Pancreatic cancer, pancreas with PDAC, illustration

Researchers at Weill Cornell Medicine have unveiled a compound known as perhexiline maleate as a promising new target for future pancreatic cancer treatments using a drug screening process based on organoids.

Reporting in Cell Stem Cell, the study involved the testing of over 6,000 compounds on pancreatic tumor organoids—three-dimensional structures grown in the laboratory that mimic the complexity of human pancreatic tissue. The organoids contained a common pancreatic cancer-driving mutation, in the KRAS gene, allowing scientists to model and analyze the behavior of the disease under various conditions. The team identified a compound, perhexiline maleate, a drug previously used to treat heart disease, that exhibited potent suppression of the organoids’ growth.

“Our findings identify hyperactive cholesterol synthesis as a vulnerability that may be targetable in most pancreatic cancers,” said Todd Evans, the study’s co-senior author and vice chair for research in surgery at Weill Cornell Medicine, highlighting the significance of the findings.

Organoids have emerged as powerful tools for studying tissues in health and disease. They can be engineered to replicate the complex architecture of organs and mimic specific tumor types with cancer-driving gene mutations. In this study, the researchers established an organoid-based automated drug-screening system for pancreatic ductal adenocarcinoma (PDAC), the most common form of pancreatic cancer. The organoids, derived from normal mouse pancreatic tissue, were genetically modified to contain mutations known to drive human pancreatic tumors.

The screening process revealed that perhexiline maleate, an FDA-approved heart drug used to treat angina, effectively blocked the growth of the organoids. Notably, the drug’s impact was specific to organoids containing the cancer-driving mutation, sparing healthy organoids without the mutation.
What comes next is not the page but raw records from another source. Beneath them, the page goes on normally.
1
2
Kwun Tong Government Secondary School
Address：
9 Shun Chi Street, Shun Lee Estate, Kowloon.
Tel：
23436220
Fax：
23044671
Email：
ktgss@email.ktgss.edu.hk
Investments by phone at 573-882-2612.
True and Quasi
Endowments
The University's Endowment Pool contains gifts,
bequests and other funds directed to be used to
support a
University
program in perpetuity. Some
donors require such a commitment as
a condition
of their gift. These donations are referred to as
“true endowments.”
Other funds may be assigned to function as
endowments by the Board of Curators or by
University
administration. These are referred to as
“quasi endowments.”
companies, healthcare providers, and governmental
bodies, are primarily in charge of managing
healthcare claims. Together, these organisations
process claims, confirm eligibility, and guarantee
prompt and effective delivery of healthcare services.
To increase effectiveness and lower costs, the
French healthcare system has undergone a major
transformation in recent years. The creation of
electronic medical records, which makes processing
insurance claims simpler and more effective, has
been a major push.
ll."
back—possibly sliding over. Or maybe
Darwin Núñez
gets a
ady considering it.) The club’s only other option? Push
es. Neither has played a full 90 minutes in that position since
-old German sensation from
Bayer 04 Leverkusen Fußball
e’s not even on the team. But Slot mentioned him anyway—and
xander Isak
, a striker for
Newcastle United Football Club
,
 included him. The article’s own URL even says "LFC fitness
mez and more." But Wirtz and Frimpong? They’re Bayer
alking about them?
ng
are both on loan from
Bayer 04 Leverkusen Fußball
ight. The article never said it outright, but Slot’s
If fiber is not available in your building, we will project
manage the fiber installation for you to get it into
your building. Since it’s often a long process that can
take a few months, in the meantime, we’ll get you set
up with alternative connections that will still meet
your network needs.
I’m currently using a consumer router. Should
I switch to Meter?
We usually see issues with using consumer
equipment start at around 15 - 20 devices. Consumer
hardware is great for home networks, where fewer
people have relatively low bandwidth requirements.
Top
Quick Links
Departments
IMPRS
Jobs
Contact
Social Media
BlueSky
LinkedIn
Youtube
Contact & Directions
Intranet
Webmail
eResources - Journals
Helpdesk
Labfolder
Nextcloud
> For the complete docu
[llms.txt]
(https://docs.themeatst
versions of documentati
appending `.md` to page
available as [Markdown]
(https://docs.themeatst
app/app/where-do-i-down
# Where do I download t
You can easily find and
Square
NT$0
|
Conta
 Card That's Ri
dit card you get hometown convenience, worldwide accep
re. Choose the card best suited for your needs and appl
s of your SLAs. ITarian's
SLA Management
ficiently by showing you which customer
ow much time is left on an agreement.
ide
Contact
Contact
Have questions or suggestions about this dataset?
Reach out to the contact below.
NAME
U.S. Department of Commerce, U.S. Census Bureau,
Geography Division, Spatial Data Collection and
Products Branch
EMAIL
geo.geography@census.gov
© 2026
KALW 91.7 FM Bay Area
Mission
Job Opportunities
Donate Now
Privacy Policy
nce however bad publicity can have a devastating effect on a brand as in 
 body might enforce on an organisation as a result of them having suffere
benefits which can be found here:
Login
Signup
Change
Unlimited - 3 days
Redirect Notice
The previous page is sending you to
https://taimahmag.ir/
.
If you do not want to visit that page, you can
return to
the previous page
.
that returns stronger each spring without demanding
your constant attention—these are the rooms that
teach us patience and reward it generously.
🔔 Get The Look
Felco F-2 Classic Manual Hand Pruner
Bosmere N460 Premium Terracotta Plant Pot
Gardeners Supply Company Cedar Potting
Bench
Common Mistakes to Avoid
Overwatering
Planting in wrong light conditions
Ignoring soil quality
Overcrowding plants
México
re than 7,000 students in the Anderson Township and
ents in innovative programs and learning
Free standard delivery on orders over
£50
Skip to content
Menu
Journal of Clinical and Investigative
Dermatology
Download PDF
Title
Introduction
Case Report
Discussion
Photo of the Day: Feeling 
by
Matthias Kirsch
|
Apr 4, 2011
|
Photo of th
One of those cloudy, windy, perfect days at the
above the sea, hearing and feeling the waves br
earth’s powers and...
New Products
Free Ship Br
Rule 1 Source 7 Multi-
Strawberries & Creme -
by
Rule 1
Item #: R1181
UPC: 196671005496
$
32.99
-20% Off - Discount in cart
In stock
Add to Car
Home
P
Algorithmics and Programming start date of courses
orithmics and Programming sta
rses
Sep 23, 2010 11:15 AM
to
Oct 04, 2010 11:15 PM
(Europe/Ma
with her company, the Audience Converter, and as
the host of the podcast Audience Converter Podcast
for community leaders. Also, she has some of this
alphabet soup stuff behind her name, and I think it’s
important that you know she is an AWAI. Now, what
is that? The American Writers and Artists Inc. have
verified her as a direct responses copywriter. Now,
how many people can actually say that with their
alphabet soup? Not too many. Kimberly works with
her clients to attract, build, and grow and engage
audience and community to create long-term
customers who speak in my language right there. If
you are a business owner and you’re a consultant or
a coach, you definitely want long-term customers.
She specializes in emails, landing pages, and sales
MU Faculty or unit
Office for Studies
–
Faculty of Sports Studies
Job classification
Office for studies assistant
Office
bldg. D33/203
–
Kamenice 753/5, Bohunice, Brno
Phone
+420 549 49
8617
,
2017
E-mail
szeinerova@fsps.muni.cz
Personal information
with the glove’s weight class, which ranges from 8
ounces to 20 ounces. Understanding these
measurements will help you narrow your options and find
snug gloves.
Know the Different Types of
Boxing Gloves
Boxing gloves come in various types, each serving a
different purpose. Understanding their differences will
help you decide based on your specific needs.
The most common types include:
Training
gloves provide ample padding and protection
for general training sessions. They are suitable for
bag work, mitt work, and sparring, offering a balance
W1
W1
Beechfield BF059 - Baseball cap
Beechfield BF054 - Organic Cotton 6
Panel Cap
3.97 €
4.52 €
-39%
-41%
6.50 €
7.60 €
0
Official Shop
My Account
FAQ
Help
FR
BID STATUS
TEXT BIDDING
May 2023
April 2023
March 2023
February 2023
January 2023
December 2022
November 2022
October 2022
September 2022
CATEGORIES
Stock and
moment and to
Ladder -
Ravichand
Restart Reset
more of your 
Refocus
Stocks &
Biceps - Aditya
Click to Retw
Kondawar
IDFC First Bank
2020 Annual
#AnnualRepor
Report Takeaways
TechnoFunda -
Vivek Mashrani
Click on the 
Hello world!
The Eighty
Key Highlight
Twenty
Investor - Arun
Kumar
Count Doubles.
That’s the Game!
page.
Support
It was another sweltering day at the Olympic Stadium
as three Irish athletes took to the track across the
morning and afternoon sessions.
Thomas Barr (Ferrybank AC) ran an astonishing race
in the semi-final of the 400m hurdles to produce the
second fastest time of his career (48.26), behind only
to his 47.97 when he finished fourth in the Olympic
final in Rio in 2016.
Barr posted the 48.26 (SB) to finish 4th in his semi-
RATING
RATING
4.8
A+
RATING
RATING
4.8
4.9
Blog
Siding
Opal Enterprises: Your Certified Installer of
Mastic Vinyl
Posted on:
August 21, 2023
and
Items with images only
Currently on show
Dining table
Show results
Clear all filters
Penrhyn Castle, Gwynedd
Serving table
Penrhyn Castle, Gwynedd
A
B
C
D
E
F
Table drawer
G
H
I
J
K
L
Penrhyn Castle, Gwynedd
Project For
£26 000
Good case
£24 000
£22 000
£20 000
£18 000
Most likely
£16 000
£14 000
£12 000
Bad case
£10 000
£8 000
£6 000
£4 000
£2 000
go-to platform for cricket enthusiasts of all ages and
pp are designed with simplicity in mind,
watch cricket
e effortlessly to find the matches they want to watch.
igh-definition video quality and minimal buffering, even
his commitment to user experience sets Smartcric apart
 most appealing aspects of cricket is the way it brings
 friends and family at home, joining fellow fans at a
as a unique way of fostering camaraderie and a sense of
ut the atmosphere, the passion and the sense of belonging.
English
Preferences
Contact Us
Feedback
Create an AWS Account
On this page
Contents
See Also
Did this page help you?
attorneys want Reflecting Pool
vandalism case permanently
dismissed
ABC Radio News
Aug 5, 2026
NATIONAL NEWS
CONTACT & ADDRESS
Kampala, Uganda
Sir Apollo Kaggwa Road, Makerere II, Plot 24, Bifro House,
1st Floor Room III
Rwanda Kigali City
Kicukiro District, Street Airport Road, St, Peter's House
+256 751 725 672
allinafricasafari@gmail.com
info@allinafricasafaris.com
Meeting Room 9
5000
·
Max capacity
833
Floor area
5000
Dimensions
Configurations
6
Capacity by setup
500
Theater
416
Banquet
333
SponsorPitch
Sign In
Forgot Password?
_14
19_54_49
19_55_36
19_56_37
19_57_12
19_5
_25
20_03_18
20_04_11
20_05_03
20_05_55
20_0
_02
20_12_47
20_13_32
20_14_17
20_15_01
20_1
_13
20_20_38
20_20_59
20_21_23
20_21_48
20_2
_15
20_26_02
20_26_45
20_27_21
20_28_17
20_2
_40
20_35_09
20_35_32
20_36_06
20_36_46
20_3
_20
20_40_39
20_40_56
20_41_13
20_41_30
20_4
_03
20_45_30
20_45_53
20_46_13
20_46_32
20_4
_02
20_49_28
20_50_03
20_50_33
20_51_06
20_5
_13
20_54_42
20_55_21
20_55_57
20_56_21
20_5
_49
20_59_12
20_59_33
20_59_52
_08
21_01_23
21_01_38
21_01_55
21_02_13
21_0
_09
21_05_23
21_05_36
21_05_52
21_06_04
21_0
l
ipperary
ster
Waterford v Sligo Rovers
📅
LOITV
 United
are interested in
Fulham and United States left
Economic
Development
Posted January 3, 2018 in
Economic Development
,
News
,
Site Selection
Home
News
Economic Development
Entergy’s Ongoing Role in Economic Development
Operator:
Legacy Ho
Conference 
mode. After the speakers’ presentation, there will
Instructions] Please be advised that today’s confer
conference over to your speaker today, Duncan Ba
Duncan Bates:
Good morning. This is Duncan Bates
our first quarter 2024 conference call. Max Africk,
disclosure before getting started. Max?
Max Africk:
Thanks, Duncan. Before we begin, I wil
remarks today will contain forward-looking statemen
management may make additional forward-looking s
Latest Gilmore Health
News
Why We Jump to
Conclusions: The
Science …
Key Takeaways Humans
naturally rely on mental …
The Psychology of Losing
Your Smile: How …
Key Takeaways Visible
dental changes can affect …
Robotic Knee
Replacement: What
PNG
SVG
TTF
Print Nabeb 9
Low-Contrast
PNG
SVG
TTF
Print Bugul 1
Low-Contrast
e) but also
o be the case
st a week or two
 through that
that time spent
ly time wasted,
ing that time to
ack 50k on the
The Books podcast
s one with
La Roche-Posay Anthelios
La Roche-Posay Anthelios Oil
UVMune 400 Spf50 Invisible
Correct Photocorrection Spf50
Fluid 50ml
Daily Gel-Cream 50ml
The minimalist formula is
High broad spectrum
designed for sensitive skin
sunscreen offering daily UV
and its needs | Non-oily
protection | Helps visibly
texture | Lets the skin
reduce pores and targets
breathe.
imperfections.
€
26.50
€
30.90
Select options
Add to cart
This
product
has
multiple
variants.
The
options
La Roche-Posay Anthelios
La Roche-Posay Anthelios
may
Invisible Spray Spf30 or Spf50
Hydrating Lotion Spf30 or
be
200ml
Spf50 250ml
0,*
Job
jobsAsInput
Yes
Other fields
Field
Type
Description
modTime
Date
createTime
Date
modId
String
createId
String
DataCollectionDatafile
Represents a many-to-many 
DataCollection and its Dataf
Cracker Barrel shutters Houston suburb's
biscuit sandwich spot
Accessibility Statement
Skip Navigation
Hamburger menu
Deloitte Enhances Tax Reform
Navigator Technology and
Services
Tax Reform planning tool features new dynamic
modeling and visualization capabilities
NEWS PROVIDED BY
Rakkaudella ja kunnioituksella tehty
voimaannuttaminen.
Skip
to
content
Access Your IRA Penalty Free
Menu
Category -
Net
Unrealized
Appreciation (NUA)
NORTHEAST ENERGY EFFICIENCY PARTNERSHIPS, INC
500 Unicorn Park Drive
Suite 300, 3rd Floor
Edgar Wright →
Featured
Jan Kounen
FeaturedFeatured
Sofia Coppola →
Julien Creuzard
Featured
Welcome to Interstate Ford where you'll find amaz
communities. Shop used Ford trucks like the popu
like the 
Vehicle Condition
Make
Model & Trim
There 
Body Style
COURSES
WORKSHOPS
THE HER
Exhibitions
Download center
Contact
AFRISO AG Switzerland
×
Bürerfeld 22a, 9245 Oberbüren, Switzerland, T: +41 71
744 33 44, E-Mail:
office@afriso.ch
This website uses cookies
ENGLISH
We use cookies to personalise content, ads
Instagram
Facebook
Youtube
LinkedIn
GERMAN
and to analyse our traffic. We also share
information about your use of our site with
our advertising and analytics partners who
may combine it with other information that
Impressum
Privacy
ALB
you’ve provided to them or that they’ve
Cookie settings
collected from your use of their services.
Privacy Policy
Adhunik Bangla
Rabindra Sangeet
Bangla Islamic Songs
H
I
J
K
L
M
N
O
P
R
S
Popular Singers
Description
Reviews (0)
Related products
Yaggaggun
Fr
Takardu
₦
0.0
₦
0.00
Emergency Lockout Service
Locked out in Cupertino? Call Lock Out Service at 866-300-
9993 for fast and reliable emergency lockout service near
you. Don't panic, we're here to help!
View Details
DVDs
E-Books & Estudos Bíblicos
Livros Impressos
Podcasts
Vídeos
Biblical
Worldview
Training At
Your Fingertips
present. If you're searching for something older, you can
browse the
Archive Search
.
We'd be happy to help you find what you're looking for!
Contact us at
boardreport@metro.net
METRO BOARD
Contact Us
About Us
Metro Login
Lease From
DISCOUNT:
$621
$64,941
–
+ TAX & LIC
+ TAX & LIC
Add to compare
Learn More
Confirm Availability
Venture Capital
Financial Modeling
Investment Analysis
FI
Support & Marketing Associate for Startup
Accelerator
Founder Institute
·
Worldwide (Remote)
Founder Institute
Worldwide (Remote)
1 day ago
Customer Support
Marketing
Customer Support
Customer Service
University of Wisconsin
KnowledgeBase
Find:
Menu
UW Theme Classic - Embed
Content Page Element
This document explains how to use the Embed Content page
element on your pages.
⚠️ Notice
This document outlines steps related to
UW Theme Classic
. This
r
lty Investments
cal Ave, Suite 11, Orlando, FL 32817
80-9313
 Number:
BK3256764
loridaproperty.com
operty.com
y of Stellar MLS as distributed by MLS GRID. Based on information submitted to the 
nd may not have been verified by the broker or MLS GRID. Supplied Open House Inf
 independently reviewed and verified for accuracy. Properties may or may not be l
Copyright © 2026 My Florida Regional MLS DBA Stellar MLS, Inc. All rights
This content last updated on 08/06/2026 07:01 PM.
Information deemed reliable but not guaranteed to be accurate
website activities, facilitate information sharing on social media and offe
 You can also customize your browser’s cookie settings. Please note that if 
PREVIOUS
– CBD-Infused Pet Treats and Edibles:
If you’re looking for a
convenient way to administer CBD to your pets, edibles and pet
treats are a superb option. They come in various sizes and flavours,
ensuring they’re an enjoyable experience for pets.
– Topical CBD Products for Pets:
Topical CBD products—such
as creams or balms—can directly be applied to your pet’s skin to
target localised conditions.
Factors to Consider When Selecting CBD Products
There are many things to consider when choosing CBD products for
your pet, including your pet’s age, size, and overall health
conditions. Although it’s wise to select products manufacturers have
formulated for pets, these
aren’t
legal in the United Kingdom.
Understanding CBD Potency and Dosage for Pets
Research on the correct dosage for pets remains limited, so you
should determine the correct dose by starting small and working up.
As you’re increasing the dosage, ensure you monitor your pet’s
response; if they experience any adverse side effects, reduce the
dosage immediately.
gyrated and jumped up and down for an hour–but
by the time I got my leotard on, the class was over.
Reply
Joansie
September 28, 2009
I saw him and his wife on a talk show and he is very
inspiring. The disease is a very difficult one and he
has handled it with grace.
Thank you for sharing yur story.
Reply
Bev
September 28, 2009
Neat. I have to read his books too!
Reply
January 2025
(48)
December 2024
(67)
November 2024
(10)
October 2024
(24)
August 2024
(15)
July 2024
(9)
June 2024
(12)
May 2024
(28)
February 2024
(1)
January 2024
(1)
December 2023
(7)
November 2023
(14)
Further investigations demonstrated that the mutation led to abnormally high cholesterol production in the organoid cells, and perhexiline maleate countered this effect by inhibiting a key cholesterol metabolic pathway regulatory factor.

The discovery of cholesterol’s role in fueling pancreatic cancer growth opens new possibilities for targeted therapies. Cholesterol, a vital building block for cell growth and survival, has been implicated in sustaining malignant growth in other tumor types. The researchers hope that targeting cholesterol synthesis may offer an effective treatment strategy against PDAC, particularly given perhexiline maleate’s effectiveness against organoids harboring different Kras mutations.

Despite the promising results, perhexiline maleate is unlikely to be directly used for treating PDAC due to its known side effects, including liver and peripheral nerve damage. Nevertheless, the researchers intend to use perhexiline maleate as a starting point for developing a more refined candidate drug specifically designed for PDAC treatment, envisioning optimization of the compound’s properties, such as potency and safety, to create a more effective and safer therapeutic option for pancreatic cancer patients.